> _Task requirements_: Pull out every line with the word "Миний" from the entries below.

### Data to process ###

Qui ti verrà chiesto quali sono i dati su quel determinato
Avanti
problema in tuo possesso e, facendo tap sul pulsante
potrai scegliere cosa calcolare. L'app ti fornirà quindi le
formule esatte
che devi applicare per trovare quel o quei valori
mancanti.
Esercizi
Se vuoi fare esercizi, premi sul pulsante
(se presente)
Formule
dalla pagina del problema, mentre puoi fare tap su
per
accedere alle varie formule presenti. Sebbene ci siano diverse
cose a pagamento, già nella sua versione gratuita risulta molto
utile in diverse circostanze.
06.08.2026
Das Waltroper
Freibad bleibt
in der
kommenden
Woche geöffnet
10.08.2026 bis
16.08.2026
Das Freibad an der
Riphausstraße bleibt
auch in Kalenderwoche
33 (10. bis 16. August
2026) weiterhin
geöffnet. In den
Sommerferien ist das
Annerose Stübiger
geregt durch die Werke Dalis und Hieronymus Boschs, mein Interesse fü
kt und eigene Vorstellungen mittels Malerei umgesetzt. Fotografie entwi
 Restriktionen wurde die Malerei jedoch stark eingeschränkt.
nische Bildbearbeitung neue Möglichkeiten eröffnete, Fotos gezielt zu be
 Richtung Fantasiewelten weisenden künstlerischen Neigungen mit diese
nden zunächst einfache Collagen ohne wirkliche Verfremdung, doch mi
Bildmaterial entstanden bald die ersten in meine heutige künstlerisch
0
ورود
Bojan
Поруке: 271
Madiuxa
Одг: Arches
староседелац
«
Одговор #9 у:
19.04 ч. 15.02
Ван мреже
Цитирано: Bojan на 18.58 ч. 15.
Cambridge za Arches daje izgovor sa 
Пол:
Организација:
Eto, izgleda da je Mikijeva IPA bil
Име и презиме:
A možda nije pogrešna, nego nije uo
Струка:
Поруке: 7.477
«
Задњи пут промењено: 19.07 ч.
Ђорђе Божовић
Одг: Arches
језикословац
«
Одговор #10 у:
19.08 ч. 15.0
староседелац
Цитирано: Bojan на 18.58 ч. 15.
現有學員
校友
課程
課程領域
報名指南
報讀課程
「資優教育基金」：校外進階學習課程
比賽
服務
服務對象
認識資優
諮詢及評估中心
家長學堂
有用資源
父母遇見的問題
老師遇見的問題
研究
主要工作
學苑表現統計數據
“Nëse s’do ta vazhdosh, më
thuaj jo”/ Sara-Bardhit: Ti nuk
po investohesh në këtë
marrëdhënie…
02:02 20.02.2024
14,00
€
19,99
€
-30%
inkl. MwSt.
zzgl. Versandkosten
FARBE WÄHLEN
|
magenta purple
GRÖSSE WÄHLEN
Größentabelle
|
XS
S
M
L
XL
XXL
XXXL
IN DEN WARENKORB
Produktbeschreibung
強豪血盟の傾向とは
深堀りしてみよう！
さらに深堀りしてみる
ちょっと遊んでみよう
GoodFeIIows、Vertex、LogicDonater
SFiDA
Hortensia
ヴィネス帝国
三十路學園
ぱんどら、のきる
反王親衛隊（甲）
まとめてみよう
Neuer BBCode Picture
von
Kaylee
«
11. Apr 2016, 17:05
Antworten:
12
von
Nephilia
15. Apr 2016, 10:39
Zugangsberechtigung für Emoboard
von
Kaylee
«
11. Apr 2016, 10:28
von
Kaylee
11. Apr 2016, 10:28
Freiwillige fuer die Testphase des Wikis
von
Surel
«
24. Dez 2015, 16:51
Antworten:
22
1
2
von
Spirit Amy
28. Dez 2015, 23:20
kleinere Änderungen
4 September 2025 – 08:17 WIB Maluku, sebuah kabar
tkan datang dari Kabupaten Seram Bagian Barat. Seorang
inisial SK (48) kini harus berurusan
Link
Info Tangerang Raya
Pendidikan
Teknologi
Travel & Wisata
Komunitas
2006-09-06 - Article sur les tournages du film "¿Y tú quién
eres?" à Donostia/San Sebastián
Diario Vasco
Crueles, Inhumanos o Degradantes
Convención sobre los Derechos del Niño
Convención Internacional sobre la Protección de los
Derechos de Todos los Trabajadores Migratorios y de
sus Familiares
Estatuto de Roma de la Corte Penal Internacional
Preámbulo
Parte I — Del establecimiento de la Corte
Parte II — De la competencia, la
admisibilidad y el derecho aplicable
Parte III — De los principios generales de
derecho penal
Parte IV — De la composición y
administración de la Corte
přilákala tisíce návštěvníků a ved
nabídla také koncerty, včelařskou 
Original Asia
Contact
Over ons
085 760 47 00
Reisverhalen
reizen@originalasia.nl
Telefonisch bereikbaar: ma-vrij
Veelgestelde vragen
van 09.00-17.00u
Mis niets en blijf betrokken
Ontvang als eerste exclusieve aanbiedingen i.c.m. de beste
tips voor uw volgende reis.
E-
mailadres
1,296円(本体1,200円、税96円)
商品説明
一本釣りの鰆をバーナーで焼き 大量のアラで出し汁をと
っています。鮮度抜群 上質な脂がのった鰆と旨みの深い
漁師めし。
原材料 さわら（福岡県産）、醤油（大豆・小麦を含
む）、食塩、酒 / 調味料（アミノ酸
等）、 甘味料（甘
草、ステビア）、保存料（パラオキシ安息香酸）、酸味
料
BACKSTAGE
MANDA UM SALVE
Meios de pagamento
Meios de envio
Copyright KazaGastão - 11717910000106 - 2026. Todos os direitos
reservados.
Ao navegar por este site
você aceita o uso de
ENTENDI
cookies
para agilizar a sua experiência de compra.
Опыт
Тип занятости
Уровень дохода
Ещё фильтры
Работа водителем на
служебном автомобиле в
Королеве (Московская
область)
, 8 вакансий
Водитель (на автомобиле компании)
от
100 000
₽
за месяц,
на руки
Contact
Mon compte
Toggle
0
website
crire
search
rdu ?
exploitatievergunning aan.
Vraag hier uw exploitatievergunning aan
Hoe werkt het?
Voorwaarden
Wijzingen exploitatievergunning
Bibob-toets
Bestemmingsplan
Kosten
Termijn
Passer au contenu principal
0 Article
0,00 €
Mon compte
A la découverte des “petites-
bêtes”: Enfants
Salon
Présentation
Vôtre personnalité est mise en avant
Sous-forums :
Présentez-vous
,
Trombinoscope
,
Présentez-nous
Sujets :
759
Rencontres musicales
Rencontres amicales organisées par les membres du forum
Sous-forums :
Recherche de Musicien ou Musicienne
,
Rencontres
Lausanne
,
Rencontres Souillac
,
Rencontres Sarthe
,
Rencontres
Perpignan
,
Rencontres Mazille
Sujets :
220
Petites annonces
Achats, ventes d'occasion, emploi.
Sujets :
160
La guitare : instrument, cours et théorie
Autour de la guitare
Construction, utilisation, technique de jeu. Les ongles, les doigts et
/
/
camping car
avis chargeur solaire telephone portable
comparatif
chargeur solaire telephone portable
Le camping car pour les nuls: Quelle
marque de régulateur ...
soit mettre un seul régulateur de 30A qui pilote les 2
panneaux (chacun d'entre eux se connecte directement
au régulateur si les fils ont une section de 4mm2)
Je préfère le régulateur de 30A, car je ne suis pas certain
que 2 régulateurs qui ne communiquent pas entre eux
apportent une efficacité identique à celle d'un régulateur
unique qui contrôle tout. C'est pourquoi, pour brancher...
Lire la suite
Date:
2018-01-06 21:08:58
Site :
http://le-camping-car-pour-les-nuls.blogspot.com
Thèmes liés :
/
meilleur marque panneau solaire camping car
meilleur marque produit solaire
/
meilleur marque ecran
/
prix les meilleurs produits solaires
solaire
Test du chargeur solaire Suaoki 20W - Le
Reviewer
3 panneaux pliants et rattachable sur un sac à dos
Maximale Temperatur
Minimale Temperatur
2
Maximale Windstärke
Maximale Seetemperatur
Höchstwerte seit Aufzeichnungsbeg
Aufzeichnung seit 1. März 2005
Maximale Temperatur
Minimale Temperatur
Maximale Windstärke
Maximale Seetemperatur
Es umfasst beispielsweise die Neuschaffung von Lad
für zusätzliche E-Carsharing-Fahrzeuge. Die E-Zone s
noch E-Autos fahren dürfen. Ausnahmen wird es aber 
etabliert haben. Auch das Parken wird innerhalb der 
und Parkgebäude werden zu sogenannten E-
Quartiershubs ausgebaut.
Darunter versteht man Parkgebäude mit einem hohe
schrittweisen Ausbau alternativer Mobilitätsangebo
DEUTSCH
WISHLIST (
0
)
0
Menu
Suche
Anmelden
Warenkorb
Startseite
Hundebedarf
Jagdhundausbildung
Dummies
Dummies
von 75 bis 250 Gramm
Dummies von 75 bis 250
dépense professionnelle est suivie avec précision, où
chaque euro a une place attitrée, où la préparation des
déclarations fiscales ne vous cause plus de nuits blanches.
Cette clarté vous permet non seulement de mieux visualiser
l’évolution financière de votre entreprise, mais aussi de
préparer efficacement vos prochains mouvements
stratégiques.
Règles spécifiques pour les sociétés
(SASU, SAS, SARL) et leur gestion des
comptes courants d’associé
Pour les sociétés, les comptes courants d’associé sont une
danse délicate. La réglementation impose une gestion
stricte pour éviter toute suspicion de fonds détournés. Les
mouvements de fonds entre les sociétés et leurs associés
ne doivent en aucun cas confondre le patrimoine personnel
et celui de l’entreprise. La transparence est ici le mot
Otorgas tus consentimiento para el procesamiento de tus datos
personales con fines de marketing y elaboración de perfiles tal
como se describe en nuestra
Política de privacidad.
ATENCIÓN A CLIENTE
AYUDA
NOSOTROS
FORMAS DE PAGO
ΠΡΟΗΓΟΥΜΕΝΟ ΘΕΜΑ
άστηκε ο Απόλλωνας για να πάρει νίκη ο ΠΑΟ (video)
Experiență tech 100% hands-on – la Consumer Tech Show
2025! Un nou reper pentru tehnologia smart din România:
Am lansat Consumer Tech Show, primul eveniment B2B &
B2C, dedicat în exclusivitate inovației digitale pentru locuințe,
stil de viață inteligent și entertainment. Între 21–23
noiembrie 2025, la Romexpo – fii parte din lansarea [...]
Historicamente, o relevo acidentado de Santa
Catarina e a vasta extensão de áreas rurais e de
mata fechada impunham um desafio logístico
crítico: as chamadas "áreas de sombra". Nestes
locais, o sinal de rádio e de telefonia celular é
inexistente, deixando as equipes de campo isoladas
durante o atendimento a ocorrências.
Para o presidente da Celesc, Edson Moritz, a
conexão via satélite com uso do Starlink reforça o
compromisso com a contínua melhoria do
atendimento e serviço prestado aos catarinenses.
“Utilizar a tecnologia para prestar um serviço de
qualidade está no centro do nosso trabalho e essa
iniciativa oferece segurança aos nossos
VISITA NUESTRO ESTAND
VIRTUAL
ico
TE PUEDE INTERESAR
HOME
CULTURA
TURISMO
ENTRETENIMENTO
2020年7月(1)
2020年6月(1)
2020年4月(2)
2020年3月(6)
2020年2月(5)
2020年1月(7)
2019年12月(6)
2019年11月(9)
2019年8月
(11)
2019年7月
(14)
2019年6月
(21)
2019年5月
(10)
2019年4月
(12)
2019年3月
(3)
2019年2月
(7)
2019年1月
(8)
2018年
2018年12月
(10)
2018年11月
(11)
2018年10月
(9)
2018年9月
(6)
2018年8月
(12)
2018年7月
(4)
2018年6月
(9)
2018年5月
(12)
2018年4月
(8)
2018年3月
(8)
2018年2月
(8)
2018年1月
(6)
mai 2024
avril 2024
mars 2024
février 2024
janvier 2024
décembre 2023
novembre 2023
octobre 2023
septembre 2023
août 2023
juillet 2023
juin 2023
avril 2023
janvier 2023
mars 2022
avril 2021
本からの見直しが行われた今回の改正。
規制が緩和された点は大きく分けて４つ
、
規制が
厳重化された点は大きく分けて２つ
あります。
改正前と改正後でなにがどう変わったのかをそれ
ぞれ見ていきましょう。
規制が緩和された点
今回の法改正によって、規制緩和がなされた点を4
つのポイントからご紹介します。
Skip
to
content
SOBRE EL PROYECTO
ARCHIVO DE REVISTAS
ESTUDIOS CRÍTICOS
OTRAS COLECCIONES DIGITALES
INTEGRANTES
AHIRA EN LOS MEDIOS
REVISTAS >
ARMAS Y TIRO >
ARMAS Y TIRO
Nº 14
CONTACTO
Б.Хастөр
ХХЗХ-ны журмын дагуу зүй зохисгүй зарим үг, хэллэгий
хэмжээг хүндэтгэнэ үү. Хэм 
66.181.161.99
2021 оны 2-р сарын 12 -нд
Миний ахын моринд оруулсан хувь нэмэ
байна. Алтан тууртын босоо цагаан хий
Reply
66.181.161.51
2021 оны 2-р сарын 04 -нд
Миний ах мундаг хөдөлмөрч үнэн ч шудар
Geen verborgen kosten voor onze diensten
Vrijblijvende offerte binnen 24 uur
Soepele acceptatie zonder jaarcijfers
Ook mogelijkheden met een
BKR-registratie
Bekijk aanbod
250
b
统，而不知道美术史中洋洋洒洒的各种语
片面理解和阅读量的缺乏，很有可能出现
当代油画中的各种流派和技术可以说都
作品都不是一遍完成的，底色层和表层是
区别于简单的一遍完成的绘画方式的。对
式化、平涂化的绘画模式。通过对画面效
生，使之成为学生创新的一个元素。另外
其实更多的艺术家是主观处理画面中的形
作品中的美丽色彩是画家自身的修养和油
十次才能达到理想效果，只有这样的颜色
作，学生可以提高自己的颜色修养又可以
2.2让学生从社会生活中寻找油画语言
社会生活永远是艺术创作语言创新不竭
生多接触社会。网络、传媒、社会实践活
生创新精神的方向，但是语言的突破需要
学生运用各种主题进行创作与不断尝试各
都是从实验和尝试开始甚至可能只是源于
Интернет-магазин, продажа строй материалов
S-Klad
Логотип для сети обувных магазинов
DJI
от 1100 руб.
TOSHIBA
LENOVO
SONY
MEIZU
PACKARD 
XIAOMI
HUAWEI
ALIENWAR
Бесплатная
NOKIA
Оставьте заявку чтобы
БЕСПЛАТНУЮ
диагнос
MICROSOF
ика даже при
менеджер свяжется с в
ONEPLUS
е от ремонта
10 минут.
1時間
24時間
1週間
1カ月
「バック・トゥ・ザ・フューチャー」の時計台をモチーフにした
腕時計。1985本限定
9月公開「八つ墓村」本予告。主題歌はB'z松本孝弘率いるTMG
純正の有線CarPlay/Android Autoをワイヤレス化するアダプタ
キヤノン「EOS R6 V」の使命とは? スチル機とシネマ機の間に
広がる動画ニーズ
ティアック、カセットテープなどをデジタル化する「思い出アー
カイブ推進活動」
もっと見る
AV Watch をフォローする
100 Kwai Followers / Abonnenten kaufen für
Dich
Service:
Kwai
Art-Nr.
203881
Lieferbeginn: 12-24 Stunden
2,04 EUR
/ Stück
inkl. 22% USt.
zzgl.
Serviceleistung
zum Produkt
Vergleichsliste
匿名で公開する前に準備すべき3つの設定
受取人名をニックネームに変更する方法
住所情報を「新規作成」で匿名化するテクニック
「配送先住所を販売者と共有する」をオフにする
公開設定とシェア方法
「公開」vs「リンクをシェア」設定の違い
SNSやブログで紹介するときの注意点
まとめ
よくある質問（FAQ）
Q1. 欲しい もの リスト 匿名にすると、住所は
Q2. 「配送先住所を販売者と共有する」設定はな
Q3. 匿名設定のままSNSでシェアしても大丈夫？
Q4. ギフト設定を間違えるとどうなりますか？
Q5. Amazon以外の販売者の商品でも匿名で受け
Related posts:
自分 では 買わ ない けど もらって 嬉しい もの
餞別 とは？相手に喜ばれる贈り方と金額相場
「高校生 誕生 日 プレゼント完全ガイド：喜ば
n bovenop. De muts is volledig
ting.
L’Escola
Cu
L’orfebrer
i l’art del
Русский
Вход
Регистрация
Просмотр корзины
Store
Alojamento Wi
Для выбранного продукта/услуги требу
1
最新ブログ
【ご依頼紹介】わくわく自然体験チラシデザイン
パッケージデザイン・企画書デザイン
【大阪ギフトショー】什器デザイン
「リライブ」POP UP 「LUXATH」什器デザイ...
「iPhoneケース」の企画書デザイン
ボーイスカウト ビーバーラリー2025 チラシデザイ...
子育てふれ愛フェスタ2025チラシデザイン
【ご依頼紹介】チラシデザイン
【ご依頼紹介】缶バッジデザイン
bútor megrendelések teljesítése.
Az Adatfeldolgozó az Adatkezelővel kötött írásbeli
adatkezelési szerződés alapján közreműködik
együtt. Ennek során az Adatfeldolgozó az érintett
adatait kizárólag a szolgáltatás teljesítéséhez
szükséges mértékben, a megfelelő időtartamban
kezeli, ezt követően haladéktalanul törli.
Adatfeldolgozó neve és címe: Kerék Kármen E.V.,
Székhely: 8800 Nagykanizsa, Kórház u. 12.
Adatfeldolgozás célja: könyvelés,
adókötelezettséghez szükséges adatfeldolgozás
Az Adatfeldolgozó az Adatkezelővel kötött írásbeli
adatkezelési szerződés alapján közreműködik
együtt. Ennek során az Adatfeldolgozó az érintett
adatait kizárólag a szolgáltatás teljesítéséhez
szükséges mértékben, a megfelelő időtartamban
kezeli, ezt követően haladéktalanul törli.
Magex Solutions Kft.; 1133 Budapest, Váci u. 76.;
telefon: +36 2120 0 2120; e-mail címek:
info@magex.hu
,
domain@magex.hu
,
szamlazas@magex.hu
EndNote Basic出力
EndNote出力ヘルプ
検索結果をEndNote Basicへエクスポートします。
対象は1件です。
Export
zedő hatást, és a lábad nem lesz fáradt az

###

> _Output_:
Миний ахын моринд оруулсан хувь нэмэ
Миний ах мундаг хөдөлмөрч үнэн ч шудар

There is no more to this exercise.